WASHINGTON, May 18 -- U.S. President Donald Trump said Monday that Secretary of State Mike Pompeo asked him to fire the State Department's Inspector General (IG) Steve Linick, of whom the president said had never heard.
Asked about his Friday's decision to oust Linick, Trump told reporters in the White House that "I don't know him at all, I never even heard of him, but I was asked to by the state department, by Mike."
"He is an Obama employee ... they ask me to terminate him, I have the absolute right as president to terminate," Trump said, adding that the removal should have been done a long time ago.
Trump also downplayed the reports about the state department watchdog was investigating if Pompeo had asked a staffer to run personal errands for him or his administration's decision to expedite arms sales to Saudi Arabia by declaring an emergency last year.

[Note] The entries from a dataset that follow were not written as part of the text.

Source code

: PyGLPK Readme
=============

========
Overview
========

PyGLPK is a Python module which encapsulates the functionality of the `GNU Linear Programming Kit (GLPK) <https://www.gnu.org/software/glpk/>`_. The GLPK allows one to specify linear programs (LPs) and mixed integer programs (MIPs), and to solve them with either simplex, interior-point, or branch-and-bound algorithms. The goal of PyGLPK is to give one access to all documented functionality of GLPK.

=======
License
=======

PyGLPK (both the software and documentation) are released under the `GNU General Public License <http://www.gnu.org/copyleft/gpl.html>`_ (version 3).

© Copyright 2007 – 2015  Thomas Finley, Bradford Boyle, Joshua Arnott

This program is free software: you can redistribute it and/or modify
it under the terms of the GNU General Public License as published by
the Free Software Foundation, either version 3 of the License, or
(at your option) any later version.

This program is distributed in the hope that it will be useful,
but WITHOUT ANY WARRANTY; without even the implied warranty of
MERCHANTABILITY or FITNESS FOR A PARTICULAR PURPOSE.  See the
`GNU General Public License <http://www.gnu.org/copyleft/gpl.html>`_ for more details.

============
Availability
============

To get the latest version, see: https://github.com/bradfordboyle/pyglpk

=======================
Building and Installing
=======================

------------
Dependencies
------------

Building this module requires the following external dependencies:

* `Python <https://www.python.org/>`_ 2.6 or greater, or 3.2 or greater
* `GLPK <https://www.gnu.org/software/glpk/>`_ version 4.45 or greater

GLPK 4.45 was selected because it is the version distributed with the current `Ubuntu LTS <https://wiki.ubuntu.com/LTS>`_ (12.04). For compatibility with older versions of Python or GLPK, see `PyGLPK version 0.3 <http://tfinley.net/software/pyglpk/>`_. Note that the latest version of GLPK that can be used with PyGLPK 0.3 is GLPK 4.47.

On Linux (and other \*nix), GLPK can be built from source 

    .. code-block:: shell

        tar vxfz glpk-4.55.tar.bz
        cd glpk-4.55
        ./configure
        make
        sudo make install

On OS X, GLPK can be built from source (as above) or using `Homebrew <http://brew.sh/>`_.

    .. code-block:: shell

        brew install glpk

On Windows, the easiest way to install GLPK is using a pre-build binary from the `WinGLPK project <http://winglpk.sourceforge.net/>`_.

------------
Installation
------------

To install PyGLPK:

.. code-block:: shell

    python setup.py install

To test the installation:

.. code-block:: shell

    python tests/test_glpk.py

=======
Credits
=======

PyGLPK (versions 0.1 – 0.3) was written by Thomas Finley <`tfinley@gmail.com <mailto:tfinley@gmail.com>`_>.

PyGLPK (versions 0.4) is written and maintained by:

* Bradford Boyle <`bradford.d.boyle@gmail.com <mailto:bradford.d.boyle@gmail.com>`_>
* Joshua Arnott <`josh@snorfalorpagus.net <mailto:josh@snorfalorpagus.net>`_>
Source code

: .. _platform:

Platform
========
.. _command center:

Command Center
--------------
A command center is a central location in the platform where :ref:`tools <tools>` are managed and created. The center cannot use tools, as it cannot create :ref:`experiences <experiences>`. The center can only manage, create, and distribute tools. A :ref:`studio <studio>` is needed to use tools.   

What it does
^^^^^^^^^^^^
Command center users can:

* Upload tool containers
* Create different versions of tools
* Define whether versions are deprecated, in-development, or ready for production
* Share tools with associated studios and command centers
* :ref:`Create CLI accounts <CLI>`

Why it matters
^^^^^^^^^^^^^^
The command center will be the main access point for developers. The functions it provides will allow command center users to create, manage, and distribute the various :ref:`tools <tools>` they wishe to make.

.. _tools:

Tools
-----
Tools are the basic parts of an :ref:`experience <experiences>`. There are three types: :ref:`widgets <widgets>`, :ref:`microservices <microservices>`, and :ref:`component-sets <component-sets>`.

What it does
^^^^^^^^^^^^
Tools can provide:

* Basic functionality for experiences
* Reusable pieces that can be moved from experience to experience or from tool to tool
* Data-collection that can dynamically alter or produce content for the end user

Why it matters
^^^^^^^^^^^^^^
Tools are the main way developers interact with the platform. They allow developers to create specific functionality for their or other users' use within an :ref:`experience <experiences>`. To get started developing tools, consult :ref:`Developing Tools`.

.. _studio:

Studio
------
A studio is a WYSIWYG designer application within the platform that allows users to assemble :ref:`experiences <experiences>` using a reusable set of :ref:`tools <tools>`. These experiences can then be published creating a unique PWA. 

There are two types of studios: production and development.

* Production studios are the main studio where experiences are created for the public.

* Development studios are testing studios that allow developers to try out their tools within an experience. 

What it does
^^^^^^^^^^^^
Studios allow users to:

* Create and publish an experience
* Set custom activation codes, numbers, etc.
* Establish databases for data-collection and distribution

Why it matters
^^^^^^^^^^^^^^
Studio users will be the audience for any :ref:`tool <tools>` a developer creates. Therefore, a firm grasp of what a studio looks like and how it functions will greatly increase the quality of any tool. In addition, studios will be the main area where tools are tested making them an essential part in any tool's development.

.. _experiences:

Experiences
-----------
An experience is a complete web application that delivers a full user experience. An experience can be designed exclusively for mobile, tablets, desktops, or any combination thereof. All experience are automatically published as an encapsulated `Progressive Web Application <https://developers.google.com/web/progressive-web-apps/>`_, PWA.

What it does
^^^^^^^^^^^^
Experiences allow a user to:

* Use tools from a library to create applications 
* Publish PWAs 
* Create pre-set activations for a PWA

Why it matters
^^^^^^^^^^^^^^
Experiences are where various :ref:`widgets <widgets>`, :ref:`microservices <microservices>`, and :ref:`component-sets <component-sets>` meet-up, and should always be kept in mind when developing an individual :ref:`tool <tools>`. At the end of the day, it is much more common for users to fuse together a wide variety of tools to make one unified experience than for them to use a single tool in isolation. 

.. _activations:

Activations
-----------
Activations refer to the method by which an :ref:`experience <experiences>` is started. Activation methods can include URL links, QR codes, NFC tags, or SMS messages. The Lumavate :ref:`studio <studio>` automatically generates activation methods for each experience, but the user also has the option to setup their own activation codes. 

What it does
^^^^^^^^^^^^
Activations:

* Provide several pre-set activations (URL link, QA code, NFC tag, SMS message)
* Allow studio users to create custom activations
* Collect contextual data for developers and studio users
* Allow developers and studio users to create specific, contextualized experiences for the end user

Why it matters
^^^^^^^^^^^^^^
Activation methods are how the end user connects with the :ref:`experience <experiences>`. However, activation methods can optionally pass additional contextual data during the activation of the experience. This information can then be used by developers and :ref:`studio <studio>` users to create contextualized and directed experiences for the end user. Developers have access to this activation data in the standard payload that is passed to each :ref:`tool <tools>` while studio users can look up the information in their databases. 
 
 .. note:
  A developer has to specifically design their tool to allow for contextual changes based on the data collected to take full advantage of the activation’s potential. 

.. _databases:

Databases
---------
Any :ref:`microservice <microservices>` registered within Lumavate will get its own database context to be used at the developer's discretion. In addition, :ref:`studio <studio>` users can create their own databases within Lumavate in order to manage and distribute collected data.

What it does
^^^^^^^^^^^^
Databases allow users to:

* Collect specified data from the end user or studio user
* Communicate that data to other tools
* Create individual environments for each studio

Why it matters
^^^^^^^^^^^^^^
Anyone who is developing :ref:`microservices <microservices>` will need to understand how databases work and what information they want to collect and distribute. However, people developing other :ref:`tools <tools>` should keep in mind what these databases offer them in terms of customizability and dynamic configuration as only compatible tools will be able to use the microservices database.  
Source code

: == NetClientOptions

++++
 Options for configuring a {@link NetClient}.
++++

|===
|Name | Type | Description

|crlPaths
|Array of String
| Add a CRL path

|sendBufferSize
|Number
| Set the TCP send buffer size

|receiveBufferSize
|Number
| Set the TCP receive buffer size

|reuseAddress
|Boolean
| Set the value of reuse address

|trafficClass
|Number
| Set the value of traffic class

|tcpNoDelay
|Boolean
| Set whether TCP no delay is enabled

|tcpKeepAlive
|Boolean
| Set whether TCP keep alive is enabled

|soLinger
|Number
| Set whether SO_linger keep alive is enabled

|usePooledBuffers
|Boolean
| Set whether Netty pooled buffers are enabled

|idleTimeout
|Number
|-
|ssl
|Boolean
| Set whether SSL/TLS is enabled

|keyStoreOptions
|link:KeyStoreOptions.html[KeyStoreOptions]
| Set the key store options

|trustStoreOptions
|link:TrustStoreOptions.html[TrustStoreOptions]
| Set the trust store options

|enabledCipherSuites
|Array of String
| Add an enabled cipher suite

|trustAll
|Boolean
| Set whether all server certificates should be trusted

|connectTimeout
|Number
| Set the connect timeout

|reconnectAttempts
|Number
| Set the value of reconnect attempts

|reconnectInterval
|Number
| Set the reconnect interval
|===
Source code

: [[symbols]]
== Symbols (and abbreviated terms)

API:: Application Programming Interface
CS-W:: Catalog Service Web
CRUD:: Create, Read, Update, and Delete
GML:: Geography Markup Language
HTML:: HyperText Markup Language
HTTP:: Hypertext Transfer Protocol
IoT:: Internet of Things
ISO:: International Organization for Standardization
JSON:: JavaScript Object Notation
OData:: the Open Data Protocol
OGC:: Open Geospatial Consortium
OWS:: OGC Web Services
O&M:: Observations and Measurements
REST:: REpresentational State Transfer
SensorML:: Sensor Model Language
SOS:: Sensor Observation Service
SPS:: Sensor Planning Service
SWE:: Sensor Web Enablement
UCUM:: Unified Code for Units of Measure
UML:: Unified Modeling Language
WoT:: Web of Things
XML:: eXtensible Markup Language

In an interview with The Washington Post earlier in the day, Pompeo said that he asked Trump to fire Linick, but he noted that he was unaware of Linick's ongoing investigation on him.
"It is not possible that this decision, or my recommendation rather, to the president rather, was based on any effort to retaliate for any investigation that was going on or is currently going on," Pompeo said. "Because I simply don't know. I'm not briefed on it. I usually see these investigations in final draft form 24 hours, 48 hours before the IG is prepared to release them."
U.S. media reported Sunday that Linick was investigating whether Pompeo "made a staffer walk his dog, pick up his dry cleaning, and make dinner reservations" for him and his wife.
Eliot Engel, chairman of House Foreign Affairs Committee, told U.S. media on Monday that Linick's office was also investigating Pompeo's decision to fast-track 8 billion U.S. dollars arms sale to Saudi Arabia last year.
Trump's decision to fire Linick is coming under bipartisan scrutiny. "The firings of multiple Inspectors General is uNPRecedented," tweeted Senator Mitt Romney, a Utah Republican, and 2017 Republican presidential nominee. "Doing so without good cause chills the independence essential to their purpose."
Engel and Senator Bob Menendez, ranking member of the Senate Committee on Foreign Relations, said Saturday that they had launched an investigation into the move, which they said was "politically-motivated."